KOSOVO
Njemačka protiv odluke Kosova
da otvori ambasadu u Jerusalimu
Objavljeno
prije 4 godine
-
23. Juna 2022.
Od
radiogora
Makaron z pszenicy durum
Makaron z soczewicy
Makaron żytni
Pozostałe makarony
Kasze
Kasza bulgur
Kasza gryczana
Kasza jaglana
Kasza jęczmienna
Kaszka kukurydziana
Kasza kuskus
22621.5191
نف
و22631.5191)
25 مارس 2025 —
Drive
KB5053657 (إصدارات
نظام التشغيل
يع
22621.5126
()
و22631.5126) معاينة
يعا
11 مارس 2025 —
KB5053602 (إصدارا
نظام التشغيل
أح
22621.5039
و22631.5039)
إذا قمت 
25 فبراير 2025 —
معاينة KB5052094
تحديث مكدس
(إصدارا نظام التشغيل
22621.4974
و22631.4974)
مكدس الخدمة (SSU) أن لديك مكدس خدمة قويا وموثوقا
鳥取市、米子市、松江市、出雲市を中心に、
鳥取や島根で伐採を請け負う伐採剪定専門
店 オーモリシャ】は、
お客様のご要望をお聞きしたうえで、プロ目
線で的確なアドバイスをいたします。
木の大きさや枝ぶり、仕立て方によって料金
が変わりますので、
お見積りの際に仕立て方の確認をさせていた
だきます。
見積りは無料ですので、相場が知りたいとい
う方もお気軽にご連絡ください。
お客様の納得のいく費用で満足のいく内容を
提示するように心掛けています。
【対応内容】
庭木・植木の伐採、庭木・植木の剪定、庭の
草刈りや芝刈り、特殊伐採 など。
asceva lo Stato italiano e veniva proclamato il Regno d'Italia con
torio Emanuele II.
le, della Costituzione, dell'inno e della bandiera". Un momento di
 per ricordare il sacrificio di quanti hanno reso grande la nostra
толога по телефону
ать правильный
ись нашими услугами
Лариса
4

+===+

JOB: Can you recast every line of the listing above as a Markdown table with the columns "Row" and "Text", numbering the rows in order and leaving out blank lines?

WRITTEN RESPONSE:
| Row | Text |
|---|---|
| 1 | KOSOVO |
| 2 | Njemačka protiv odluke Kosova |
| 3 | da otvori ambasadu u Jerusalimu |
| 4 | Objavljeno |
| 5 | prije 4 godine |
| 6 | - |
| 7 | 23. Juna 2022. |
| 8 | Od |
| 9 | radiogora |
| 10 | Makaron z pszenicy durum |
| 11 | Makaron z soczewicy |
| 12 | Makaron żytni |
| 13 | Pozostałe makarony |
| 14 | Kasze |
| 15 | Kasza bulgur |
| 16 | Kasza gryczana |
| 17 | Kasza jaglana |
| 18 | Kasza jęczmienna |
| 19 | Kaszka kukurydziana |
| 20 | Kasza kuskus |
| 21 | 22621.5191 |
| 22 | نف |
| 23 | و22631.5191) |
| 24 | 25 مارس 2025 — |
| 25 | Drive |
| 26 | KB5053657 (إصدارات |
| 27 | نظام التشغيل |
| 28 | يع |
| 29 | 22621.5126 |
| 30 | () |
| 31 | و22631.5126) معاينة |
| 32 | يعا |
| 33 | 11 مارس 2025 — |
| 34 | KB5053602 (إصدارا |
| 35 | نظام التشغيل |
| 36 | أح |
| 37 | 22621.5039 |
| 38 | و22631.5039) |
| 39 | إذا قمت  |
| 40 | 25 فبراير 2025 — |
| 41 | معاينة KB5052094 |
| 42 | تحديث مكدس |
| 43 | (إصدارا نظام التشغيل |
| 44 | 22621.4974 |
| 45 | و22631.4974) |
| 46 | مكدس الخدمة (SSU) أن لديك مكدس خدمة قويا وموثوقا |
| 47 | 鳥取市、米子市、松江市、出雲市を中心に、 |
| 48 | 鳥取や島根で伐採を請け負う伐採剪定専門 |
| 49 | 店 オーモリシャ】は、 |
| 50 | お客様のご要望をお聞きしたうえで、プロ目 |
| 51 | 線で的確なアドバイスをいたします。 |
| 52 | 木の大きさや枝ぶり、仕立て方によって料金 |
| 53 | が変わりますので、 |
| 54 | お見積りの際に仕立て方の確認をさせていた |
| 55 | だきます。 |
| 56 | 見積りは無料ですので、相場が知りたいとい |
| 57 | う方もお気軽にご連絡ください。 |
| 58 | お客様の納得のいく費用で満足のいく内容を |
| 59 | 提示するように心掛けています。 |
| 60 | 【対応内容】 |
| 61 | 庭木・植木の伐採、庭木・植木の剪定、庭の |
| 62 | 草刈りや芝刈り、特殊伐採 など。 |
| 63 | asceva lo Stato italiano e veniva proclamato il Regno d'Italia con |
| 64 | torio Emanuele II. |
| 65 | le, della Costituzione, dell'inno e della bandiera". Un momento di |
| 66 |  per ricordare il sacrificio di quanti hanno reso grande la nostra |
| 67 | толога по телефону |
| 68 | ать правильный |
| 69 | ись нашими услугами |
| 70 | Лариса |
| 71 | 4 |